Should reconsider type? Or is this some kind of negative, nutty shadow experience? Thoughts from other INFJs?


----------



## Jabberbroccoli (Mar 19, 2011)

I mean, that would make sense if you were a Si Dom with an inferior Ne eruption.


----------



## FiddleheadFern (Aug 20, 2012)

My Si is pretty crappy to nonexistent. It's kind of humiliating sometimes. 

Could it be an enraged Fe? "Come back here, dammit, and be REASONABLE?" If so, that's really horrific, isn't it? Wielding Fe like a sword? {shudder}

My order of shadow usually goes something like: 

Se-fest to self-console: too much spending, too much food, driving like an idiot, flipping people off, popping my mouth off (which is the opposite of what I normally do, and generally I'm wracked with guilt over the fallout when it's time to pay the piper...but then, my "acting out" is usually not nearly as big as it seems to me) 

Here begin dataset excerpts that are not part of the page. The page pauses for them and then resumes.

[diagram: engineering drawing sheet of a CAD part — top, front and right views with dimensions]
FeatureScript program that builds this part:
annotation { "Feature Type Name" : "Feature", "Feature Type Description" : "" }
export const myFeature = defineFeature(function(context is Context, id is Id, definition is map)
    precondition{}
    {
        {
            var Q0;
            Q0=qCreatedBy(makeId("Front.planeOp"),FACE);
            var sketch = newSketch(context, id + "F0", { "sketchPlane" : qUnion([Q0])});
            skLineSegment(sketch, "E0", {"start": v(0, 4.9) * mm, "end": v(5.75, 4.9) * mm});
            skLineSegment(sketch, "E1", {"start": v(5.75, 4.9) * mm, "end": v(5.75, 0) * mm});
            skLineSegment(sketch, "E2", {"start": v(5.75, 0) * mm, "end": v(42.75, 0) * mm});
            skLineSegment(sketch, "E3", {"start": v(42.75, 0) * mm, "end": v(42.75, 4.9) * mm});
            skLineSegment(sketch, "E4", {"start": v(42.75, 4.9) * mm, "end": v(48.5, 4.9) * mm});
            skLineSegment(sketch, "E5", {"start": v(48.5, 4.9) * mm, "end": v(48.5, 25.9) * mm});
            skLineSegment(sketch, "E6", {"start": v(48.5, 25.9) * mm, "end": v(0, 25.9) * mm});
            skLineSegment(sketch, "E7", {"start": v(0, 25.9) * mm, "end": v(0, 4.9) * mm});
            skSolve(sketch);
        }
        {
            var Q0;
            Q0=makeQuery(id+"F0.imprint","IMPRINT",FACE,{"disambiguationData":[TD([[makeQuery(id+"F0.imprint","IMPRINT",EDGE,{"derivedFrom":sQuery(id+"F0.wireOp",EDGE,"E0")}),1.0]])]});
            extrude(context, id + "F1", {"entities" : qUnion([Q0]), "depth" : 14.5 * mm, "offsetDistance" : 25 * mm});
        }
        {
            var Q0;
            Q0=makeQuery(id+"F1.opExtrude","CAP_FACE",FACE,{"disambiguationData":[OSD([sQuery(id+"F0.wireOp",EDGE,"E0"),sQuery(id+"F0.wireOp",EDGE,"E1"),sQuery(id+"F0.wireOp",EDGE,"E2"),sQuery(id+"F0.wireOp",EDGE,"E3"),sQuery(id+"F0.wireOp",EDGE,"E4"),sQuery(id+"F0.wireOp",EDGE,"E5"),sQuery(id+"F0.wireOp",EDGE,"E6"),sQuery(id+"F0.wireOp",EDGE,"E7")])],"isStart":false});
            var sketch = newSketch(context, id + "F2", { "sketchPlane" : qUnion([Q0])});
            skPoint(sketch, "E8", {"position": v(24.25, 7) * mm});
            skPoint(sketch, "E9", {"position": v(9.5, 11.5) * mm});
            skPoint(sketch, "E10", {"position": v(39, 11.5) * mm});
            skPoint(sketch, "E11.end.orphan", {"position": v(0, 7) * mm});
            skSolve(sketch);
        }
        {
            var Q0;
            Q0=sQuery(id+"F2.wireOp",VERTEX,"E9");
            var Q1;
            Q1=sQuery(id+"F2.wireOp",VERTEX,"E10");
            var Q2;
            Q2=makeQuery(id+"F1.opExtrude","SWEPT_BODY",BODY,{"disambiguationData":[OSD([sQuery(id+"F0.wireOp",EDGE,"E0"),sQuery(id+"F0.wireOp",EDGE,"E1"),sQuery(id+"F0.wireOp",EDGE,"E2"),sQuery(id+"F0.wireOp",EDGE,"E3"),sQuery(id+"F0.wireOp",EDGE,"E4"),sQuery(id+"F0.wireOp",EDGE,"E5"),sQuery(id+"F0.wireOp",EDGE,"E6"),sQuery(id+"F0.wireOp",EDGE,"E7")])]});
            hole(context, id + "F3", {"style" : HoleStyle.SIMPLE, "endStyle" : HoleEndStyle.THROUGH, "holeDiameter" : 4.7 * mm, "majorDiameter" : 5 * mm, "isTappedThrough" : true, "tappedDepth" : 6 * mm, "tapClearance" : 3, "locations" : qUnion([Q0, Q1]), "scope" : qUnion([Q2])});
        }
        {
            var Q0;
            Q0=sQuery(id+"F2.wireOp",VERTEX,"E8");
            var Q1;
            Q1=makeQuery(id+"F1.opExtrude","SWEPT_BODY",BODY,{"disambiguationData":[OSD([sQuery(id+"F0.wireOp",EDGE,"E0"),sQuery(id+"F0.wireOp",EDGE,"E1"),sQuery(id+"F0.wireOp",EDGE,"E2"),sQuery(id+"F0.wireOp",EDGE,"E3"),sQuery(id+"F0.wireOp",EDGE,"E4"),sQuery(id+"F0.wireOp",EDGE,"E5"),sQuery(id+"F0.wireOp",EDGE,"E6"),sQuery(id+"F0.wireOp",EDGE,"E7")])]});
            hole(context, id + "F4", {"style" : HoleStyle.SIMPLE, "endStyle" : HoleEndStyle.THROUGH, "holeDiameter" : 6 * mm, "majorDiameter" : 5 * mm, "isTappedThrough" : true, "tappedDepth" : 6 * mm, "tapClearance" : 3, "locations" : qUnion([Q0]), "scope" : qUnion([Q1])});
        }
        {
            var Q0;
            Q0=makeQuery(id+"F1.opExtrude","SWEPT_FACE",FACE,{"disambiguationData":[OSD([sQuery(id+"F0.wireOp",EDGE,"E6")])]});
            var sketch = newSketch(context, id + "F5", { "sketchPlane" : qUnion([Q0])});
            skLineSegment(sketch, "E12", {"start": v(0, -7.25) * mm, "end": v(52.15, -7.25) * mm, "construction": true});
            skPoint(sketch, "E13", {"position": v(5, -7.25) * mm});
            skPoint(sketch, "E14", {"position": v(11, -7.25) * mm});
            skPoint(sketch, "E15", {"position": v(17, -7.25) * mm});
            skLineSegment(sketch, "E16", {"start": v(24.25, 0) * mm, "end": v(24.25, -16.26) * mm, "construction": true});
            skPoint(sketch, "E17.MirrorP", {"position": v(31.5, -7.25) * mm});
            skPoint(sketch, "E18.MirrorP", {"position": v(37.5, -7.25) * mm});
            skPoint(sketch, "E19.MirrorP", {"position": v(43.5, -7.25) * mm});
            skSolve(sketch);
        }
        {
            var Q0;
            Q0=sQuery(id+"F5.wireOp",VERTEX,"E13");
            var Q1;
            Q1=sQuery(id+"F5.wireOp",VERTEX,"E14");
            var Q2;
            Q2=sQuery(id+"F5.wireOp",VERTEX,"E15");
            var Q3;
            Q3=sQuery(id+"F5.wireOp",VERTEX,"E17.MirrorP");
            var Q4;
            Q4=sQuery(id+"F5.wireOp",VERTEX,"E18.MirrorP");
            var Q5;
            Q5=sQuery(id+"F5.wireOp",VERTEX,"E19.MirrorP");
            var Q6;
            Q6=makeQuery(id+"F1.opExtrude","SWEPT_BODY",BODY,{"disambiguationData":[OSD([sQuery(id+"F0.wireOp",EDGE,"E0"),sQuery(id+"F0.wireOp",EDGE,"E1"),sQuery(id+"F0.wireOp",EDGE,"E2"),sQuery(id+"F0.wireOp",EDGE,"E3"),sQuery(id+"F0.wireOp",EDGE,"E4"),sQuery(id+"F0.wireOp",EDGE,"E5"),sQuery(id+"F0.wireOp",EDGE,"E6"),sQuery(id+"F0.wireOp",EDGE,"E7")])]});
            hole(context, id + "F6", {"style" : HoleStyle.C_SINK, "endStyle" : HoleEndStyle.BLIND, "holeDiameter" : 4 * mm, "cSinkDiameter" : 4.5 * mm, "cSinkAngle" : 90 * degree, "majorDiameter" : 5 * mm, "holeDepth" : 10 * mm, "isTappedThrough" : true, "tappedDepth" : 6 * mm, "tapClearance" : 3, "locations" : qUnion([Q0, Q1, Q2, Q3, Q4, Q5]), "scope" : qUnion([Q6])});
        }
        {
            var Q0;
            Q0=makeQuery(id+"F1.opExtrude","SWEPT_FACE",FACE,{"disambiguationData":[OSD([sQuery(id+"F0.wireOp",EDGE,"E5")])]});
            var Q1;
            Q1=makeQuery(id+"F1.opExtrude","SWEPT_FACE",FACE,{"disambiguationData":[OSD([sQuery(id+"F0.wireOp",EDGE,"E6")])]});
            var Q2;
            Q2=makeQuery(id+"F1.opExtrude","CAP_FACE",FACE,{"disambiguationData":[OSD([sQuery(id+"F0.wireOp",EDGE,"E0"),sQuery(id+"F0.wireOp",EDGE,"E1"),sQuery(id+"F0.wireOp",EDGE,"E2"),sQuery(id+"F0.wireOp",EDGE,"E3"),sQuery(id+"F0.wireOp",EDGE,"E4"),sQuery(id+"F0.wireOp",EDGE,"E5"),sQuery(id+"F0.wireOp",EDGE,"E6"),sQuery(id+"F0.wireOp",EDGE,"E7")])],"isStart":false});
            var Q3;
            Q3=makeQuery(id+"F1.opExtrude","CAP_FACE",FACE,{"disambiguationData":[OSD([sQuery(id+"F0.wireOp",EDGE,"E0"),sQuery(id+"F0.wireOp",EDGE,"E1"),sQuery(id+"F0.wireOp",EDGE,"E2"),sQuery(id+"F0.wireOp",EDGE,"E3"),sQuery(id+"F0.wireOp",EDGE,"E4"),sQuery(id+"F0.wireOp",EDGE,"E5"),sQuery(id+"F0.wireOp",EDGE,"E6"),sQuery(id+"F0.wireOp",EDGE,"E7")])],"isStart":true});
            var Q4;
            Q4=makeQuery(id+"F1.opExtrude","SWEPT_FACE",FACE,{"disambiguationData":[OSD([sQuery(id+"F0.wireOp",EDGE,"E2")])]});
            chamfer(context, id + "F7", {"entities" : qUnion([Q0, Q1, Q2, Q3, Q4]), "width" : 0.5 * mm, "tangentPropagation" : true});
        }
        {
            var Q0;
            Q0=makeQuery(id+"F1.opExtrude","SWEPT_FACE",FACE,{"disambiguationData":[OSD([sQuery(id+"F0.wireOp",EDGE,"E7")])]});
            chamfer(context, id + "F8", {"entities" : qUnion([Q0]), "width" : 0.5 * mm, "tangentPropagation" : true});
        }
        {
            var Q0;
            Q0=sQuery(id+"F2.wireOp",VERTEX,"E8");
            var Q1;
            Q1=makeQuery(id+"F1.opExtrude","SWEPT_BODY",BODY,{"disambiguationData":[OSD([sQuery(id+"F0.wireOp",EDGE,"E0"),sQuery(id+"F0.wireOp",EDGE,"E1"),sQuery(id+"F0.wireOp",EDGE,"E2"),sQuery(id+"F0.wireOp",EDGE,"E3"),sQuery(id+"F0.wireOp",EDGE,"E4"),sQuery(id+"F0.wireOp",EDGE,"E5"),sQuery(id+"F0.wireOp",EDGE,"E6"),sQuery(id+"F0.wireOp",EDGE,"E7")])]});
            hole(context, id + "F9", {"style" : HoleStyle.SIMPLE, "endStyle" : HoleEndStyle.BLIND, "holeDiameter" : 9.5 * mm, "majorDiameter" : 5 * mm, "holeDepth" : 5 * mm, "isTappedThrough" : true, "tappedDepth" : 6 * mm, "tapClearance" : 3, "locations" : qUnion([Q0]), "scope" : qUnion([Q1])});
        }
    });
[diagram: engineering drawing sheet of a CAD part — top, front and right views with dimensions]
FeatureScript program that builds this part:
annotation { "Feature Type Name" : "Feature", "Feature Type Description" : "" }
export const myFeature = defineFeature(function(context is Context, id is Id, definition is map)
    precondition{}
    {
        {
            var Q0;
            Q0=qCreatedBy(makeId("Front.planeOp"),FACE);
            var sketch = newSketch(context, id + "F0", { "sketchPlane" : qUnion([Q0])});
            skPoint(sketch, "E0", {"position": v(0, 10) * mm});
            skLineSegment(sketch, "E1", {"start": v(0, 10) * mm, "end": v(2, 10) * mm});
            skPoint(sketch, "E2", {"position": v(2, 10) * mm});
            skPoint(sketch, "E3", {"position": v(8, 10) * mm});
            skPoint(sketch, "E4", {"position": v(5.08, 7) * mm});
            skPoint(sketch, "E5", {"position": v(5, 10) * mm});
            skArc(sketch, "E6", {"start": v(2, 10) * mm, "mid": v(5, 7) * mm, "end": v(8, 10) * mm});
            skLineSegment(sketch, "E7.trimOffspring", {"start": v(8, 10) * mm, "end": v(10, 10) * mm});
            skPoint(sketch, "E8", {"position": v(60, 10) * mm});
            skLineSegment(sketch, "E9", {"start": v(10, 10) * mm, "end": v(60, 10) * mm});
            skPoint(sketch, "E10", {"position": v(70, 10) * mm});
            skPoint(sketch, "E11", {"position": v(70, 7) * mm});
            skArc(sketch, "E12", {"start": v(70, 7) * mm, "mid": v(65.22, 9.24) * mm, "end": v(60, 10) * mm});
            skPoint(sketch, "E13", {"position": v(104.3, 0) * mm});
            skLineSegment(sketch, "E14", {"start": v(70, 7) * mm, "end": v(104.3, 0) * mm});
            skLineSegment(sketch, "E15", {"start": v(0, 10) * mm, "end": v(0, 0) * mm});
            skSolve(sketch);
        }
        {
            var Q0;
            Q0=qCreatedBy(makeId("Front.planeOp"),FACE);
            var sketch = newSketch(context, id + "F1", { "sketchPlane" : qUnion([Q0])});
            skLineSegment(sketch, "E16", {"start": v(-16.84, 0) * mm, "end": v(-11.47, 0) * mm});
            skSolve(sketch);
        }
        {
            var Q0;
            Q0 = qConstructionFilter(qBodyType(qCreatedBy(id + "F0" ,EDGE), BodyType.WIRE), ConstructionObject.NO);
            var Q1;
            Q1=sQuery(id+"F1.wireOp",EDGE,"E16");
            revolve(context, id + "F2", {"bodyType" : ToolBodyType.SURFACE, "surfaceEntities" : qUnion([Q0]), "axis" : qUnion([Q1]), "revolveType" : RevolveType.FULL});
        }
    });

and then, if I'm stressed beyond that, I start swimming in my own feelings and become hyperbolic and feeeeeeelings-driven and bizarre and generally embarrassing to myself (but usually only around the people I already trust). I don't lose self-empathy, and I generally understand exactly how I arrived at that point, what needs to be done to fix it, why the other person is behaving the way they are....but once I've reached full-fledged rage and vent mode, there's not much to be done about it. I feel empathy for the other person, I feel their hurt feelings, and I feel annoyed with my own relentless empathy, because I feel like I owe it to myself to be heard. (I'm aware that this isn't terribly healthy, and have put a good amount of successful work into righting it) I work hard not to allow myself to *get* to that point, and it generally only happens twice a year or so.


----------